#### [Source document]
────────────────────

Need help identifying nocturnal bird. (1 Viewer)

BirdFur

New member
My husband and I have been hearing this bird for 4 years. Some facts:

We live in the West San Fernando Valley, about a mile from the Chatsworth Reservoir. We also live about a half mile to the west, and quarter mile to the east from outlets to the LA River. The Santa Susanna mts are about 3 miles to the north. The Santa Monica mts(Topanga Canyon) are about 5 miles to the south.

We take nightly walks after dinner around an elementary school. This is usually the only place we hear this bird-inside the fence of the school. We also heard this bird at the last house we lived. Inside the fence of a school, at night.

By "at night" I mean from at dusk to 10pm. We walk anywhere in that time frame.

It's not a tree frog or an insect. We heard it call, then we heard it several trees away very shortly after that.

I have listened to the calls of every nocturnal bird that could possibly be in Southern California, and it sounds like none of them. I have wondered if it's a different call of a Barn Owl, because we hear those all the time around our house and the school. And, because there are lots of yummy rat snacks around the school dumpsters.

────────────────────

#### [Required actions]
- 1) For the post about the unidentified nocturnal bird, say whether each statement agrees with it: (a) The writer lives about a mile from the Chatsworth Reservoir. (b) The Santa Monica mountains lie to the north of the writer's home. (c) The bird is usually heard inside the fence of an elementary school. Answer yes or no for each, and quote the words from the post that decide it.
- 2) Resume the post about the unidentified nocturnal bird where it stops, and write what comes next.
The records that come next are not needed for anything here.

────────────────────

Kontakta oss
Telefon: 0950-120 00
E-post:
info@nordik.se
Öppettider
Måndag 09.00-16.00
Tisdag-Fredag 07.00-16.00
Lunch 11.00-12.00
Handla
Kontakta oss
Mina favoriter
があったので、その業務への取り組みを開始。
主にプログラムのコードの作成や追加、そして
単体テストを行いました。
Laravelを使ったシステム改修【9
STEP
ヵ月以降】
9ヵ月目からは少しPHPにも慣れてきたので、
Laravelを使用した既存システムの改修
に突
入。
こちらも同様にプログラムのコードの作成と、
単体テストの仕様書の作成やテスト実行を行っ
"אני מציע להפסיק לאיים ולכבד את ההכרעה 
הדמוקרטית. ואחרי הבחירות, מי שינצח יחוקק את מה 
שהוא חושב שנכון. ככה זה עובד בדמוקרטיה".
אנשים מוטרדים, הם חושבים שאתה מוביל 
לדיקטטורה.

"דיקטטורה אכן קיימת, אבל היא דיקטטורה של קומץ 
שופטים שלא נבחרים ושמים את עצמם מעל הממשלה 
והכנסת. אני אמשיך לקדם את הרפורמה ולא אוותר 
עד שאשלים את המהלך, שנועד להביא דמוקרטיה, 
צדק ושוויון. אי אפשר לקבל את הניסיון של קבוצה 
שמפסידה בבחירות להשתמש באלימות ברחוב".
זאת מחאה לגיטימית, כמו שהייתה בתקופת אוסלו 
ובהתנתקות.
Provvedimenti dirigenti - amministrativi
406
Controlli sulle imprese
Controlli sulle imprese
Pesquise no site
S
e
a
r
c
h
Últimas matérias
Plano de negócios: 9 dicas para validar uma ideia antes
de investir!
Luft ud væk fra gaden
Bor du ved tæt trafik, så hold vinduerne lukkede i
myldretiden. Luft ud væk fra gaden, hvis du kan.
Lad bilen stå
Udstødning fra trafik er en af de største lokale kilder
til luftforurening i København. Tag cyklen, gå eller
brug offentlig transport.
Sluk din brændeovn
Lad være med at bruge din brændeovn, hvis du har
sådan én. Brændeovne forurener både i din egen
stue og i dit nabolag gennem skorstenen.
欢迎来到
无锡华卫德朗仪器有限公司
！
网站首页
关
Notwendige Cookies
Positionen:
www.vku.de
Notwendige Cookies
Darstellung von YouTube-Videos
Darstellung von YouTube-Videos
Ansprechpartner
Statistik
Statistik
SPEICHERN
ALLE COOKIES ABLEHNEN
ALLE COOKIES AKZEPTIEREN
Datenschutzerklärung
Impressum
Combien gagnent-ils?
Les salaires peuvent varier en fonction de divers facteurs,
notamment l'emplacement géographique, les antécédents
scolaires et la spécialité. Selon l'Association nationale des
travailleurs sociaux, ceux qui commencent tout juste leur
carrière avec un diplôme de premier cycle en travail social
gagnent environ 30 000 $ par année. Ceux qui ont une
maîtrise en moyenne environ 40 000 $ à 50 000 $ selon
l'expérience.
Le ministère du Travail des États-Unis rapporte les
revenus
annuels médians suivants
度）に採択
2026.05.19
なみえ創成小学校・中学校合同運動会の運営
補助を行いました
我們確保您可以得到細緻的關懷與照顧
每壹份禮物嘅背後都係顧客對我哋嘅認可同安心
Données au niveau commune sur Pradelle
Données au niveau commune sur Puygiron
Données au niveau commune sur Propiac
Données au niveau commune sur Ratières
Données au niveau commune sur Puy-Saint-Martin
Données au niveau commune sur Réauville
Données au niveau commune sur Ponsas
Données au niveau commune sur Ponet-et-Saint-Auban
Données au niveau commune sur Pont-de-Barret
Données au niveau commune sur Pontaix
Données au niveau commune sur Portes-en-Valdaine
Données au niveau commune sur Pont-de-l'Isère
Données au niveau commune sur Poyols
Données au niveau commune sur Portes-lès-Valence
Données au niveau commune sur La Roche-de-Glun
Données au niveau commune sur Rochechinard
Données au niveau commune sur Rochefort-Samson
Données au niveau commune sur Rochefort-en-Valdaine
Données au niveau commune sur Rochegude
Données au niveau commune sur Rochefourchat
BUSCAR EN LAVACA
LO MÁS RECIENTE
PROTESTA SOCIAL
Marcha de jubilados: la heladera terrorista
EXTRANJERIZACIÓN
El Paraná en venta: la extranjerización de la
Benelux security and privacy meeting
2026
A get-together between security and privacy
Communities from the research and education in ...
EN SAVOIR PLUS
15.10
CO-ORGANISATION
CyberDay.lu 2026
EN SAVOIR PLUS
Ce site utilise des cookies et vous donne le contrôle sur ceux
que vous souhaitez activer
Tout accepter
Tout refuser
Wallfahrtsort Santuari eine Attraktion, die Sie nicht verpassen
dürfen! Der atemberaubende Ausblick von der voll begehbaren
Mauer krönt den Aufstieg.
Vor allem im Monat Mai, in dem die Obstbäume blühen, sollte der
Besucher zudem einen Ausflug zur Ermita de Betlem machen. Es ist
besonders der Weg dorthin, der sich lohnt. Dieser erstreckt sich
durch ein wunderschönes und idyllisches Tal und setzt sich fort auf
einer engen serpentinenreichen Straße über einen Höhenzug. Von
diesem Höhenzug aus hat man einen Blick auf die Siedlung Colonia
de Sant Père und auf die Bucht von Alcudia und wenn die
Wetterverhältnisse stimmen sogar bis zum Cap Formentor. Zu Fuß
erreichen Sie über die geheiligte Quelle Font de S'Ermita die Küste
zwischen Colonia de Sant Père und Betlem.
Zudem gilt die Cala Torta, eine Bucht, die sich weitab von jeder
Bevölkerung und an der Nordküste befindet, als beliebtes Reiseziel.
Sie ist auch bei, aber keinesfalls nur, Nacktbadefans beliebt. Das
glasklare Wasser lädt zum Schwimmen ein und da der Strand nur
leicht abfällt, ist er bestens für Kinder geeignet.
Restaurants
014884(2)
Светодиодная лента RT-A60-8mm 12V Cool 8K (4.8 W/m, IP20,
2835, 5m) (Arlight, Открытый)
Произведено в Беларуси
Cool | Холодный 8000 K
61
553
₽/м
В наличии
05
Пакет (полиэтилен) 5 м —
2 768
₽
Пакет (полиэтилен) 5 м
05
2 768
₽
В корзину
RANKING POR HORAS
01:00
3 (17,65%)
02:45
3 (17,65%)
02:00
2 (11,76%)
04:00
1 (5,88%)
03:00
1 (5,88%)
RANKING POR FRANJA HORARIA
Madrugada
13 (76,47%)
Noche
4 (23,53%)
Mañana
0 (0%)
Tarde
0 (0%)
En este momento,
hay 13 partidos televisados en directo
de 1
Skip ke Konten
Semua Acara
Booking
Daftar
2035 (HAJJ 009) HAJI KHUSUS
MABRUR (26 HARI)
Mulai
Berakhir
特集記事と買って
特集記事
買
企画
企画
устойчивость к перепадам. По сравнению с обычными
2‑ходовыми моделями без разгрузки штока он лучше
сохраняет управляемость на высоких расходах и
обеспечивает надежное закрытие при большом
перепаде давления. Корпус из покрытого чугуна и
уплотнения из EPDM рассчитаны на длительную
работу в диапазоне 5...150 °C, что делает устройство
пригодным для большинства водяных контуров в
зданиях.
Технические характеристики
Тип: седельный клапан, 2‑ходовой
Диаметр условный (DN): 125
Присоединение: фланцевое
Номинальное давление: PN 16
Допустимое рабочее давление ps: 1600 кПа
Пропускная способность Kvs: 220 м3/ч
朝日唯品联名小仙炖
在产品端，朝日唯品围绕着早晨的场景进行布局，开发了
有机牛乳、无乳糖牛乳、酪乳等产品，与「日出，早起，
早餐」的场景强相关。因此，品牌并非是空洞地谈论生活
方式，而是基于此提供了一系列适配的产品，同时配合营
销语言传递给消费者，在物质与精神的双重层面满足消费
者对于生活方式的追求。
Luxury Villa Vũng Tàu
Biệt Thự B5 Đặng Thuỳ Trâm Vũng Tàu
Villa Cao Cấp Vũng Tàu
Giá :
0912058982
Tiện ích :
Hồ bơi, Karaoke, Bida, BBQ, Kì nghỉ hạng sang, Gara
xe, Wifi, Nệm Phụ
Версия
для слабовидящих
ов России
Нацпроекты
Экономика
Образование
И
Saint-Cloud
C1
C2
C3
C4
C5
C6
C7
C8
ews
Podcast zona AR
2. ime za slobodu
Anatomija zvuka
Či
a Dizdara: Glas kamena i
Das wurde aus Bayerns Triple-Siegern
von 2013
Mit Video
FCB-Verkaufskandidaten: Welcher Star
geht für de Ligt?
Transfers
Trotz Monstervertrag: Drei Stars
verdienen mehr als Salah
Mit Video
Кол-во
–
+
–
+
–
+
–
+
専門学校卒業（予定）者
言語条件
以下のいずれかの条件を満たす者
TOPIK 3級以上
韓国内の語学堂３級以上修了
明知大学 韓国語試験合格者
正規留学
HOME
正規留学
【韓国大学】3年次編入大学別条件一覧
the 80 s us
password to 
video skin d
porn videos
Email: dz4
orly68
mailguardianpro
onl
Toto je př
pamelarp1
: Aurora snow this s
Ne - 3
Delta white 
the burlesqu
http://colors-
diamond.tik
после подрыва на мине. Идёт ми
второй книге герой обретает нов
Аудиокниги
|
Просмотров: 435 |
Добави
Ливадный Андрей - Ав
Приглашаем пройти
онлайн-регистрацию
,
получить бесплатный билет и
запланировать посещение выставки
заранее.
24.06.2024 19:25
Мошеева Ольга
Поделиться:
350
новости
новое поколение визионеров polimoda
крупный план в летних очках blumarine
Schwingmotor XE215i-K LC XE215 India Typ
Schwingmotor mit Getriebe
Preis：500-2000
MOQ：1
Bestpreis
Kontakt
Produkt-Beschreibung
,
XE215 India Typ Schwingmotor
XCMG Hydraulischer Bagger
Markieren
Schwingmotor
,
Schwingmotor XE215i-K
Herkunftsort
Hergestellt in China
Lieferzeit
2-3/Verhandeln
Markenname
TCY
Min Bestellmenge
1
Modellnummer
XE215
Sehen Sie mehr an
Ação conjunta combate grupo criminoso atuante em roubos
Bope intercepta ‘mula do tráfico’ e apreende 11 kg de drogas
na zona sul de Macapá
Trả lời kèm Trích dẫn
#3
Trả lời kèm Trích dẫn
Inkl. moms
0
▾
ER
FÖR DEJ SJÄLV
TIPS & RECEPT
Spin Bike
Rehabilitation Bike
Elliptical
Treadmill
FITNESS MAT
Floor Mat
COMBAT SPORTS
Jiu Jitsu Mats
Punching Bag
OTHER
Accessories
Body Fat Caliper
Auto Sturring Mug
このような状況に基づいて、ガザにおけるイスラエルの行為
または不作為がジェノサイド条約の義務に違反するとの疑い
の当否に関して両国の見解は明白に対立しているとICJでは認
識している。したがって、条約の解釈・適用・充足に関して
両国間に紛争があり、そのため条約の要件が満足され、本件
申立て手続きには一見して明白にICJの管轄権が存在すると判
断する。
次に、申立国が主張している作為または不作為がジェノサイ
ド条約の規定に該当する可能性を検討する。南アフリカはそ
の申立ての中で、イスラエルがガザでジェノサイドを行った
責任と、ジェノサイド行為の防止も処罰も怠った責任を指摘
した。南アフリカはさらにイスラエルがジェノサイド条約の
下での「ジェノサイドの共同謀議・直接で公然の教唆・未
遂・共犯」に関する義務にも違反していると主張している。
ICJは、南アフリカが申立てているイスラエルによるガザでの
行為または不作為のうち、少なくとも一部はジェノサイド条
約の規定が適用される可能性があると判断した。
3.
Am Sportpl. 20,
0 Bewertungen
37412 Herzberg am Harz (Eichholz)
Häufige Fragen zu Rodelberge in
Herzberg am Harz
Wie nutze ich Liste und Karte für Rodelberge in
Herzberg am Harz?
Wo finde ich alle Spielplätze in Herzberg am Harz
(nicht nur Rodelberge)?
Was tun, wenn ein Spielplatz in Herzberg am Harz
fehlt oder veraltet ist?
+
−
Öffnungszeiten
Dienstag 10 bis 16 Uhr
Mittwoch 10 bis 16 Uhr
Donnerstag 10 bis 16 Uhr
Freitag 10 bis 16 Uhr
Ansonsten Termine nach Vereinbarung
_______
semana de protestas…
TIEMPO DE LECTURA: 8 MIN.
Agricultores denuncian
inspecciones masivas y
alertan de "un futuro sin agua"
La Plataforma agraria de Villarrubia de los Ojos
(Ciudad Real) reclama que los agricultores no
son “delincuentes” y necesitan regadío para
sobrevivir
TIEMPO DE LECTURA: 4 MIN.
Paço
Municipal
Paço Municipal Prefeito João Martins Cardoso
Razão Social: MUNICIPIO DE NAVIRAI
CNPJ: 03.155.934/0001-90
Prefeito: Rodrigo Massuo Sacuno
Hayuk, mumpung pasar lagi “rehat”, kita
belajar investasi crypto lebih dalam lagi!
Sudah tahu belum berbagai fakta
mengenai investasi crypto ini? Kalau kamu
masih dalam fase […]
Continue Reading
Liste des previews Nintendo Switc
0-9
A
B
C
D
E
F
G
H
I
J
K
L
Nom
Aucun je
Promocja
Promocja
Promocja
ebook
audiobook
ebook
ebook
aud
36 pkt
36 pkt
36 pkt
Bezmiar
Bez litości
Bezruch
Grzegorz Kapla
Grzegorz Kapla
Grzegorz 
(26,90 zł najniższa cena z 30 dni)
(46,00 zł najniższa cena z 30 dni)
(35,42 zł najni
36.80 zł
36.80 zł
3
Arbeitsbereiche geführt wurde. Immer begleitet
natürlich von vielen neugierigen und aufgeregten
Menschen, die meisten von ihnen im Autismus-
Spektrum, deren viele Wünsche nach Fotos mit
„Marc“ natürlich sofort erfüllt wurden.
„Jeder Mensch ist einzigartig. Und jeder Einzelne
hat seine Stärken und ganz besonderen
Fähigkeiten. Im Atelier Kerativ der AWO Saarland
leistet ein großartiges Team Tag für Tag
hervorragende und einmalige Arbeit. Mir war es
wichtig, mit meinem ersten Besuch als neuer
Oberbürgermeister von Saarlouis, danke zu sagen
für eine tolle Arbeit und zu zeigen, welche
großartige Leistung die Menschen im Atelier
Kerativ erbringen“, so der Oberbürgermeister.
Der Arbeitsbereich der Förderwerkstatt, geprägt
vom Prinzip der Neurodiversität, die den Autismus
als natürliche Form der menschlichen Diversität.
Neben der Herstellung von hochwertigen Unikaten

────────────────────

#### [Answers by item]
- 1)
(a) Yes: "about a mile from the Chatsworth Reservoir"
(b) No: "The Santa Monica mts(Topanga Canyon) are about 5 miles to the south."
(c) Yes: "This is usually the only place we hear this bird-inside the fence of the school."

- 2)
We call it the "peepee bird", because it's call is a higher, short, "peepeep".

THANK YOU, in advance....
 
Barn Owls make twittering noises when flying high overhead along with their assortment of snores and screams. A sample of that sound is here. A begging Great Horned Owls makes a weird noise like the "noctural shriek" here.
 
Sorry it took so long to get back. My husband and I actually saw the bird for the first time in all these years. It is, as I first suspected, a Barn Owl. The other day we saw it with two chicks.

They are HUGE! I knew they were big, but wow. We were about 10 yards away from it, and with it's wings spread it was as big as our Border Collie in length.